Google And Grameen Foundation Launch Program To Provide Internet Access Quick And Cheap

Google has teamed up with the Grameen Foundation to bring and provide quick and cheap internet access to those in need in Uganda.
The Grameen Foundation (a micro-credit bank) and Google have launched AppLab, a range of applications available via SMS (Short Message Service), in Uganda. This initiative allows those without Internet to access information quickly and cheaply. This service will soon b

e introduced to other African countries.

Henceforth, high-tech phones are not the only ones to provide access to the Google search engine. June 29, The Grameen Foundation microcredit bank, MTN (mobile phone company) and Google launched Google SMS, a range of applications available via sms, under their AppLab (Application Laboratory) project. For now, the service is only available in Uganda, but it should soon be introduced to other countries.

The application is simple: the user sends an SMS with a question (to Google SMS Tips) or a keyword (to Google SMS search) and receives an answer that best matches their search. The service replaces online search engines, while the computer is replaced by a mobile phone. A farmer can, therefore, receive forecasts, market prices, advice on how to grow crops through biological methods, on his/her mobile phone, among others.

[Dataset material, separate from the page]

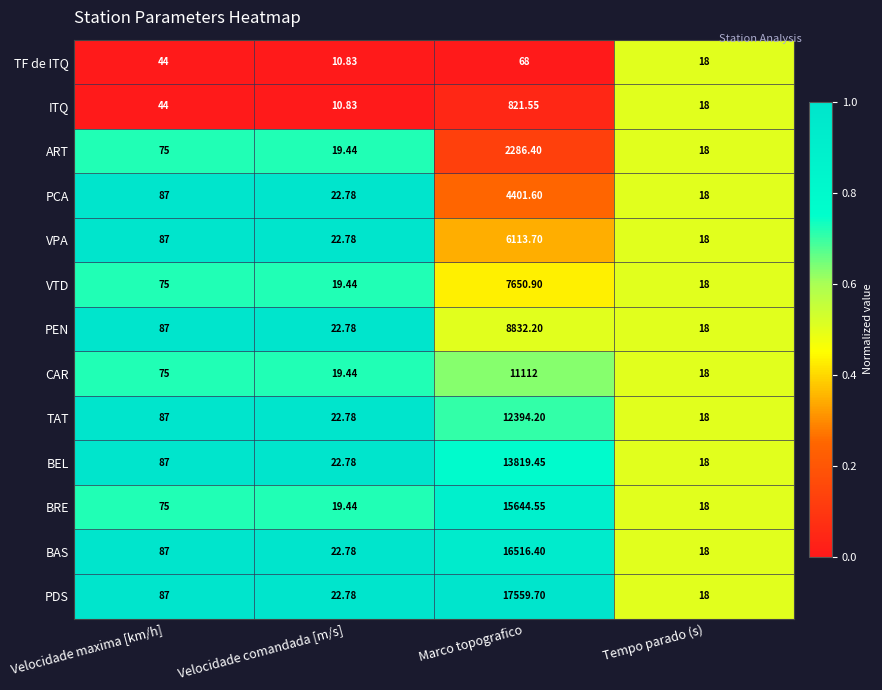

Is the value of BRE at Tempo parado (s) greater than the value of VTD at Marco topografico?

No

AppLab also provides information services in the health area; locating the nearest clinic, information on HIV and malaria, answers to adolescent puberty-related questions.

Google Trader, a virtual marketplace service, can also be accessed: this service allows sellers of agricultural products and commodities to locate and communicate with buyers. The phone service is expected to cut travel costs, while making information that has so far been inaccessible available to certain populations, especially in rural areas where electricity and Internet access is often poor.

Meeting the needs of local people

To implement the project, Grameen Foundation has been working with local partners to help identify the needs of the population. Before the service, adapted to specific local populations, is launched, a preliminary study is conducted to ensure that the needs of the local populations are met. In Uganda, the Grameen Foundation has been working with local agencies since 2007. The Busoga Rural Open Source Development Initiative (BRODSI), among others, provided data on the needs of farmers and helped develop solutions proposed by AppLab.

Grameen Foundation is also involved in assisting the development of village phone operators for the benefit of users who cannot read, do not speak English or own a laptop computer. The service includes the possibility to rent a mobile telephone or even ask for help to send and receive SMS.

The service, since its inception, has continued to grow. When a request is unknown to the search engine, it is directed to a service which processes and relays information to the Google SMS database. SMS use is expanding in Africa and signify a niche market for operators who wish to reach less accessible areas. A few months ago, mobile phone operators across sub-Saharan Africa launched banking services via SMS.

Google has so far done a good job reaching out to various organization and groups on not just promoting its policies, but also expanding the knowledge base about computing and software development in Africa.  This is just a continuation of those goals and practicees that eventually pay off as more and more people use the internet, especially through Android platforms whether through smart phones, Google TV and web search.